We are currently migrating from google analytics (Mobile Data) to firebase.

The data in firebase is being streamed to BigData, and we use the following query to work out the session durations.

When I run a report on those sessions, the average session duration reported via firebase is about 4 times less than the average session duration reported by Google analytics.

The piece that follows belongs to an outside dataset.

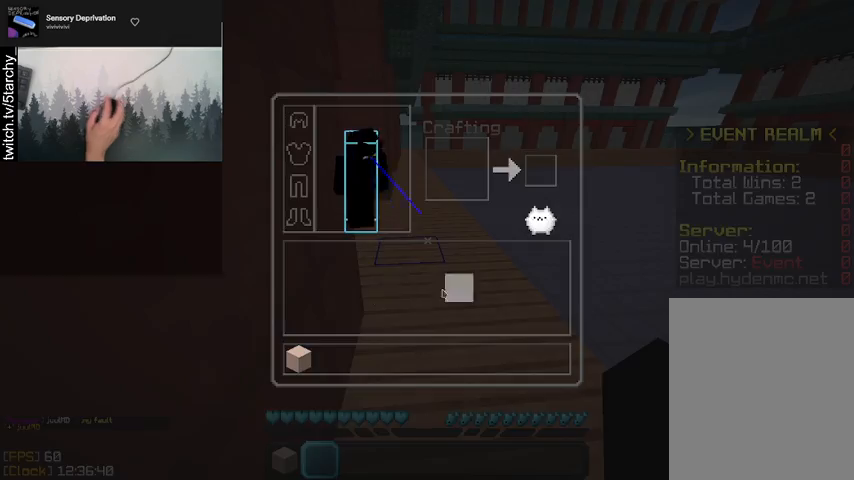
Gameplay with keyboard and mouse; each line is a JSON object with the keys and mouse buttons held at the frame after it. "events" lists presses ("down") and releases ("up") of "a", "d", "s", "shift", "space", "w", "mouse_left" and "mouse_right" between this image and that frame as [ms after this image, input, new state], when the widget could be followed in between. "mouse_left", "mouse_right" = the "left", "right" buttons of the "mouse" list. No other keys are recorded. Fast repeated clicks can show as one long hold. Mouse movement is not recorded.
{"keys": ["space", "w"], "mouse": [], "events": [[133, "w", "down"], [400, "mouse_left", "down"], [467, "mouse_left", "up"], [467, "space", "down"]]}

I have the same problem across various devices (android, ios), and send the same custom events, at the same time, to both google analytics and firebase

using session_start event or unnest user_properties and use directly ga_session_number instead give the same results.

with timeline as
(
  select 
    geo.city as geo_city
    ,device.operating_system as device_category
    , user_pseudo_id
    , event_name
    , event_timestamp
    , lag(event_timestamp, 1) over (partition by user_pseudo_id order by event_timestamp) as prev_event_timestamp
  from 
    `projid.analytics_xxx.events_*`
) 
, session_timeline as 
(
  select
    event_name
    , geo_city
    , device_category
    , user_pseudo_id
    , event_timestamp
    , prev_event_timestamp
    , case 
        when 
           event_timestamp - prev_event_timestamp >= (30*60*1000*1000)
             or
           prev_event_timestamp is null 
          then 1
          else 0 
      end as is_new_session_flag 
  from 
    timeline
)
, marked_sessions as
(
  select 
    device_category
    , geo_city
    , user_pseudo_id
    , event_timestamp
    , prev_event_timestamp
    , sum(is_new_session_flag) over (partition by user_pseudo_id order by event_timestamp) AS user_session_id
    , min(prev_event_timestamp) over (partition by user_pseudo_id order by event_timestamp) AS first_prev_event_timestamp

  from session_timeline
)
, measured_sessions as
(
  select
    device_category
    , geo_city
    , user_pseudo_id
    , user_session_id
    , FORMAT_TIMESTAMP("%F", TIMESTAMP_MICROS(first_prev_event_timestamp)) as first_time_date
    , FORMAT_TIMESTAMP("%F", TIMESTAMP_MICROS(min(event_timestamp))) as date
    , round((max(event_timestamp) - min(event_timestamp))/ (1000 * 1000), 2) as session_duration_seconds
    , round((max(event_timestamp) - min(event_timestamp))/ (1000 * 1000 * 60), 2) as session_duration_minutes
    , round((max(event_timestamp) - min(event_timestamp))/ (1000 * 1000 * 60 * 60), 2) as session_duration_hours 
  from 
    marked_sessions
  group by
    user_pseudo_id
    , user_session_id
    , device_category
    , geo_city
    , first_prev_event_timestamp
  having 
    -- let's count only sessions longer than 10 seconds
    session_duration_seconds >= 10
)
select 
  *
from 
  measured_sessions
 order by date desc, user_pseudo_id desc, user_session_id desc

not only the average session length differs significantly, but even the session count is way off the mark.

1

1 Answers

0
votes

Are your results sampled? Usually reporting discrepancies in Google Analytics are due to sampling. Try to import data grouped by fewer dimensions or use a shorter period of time.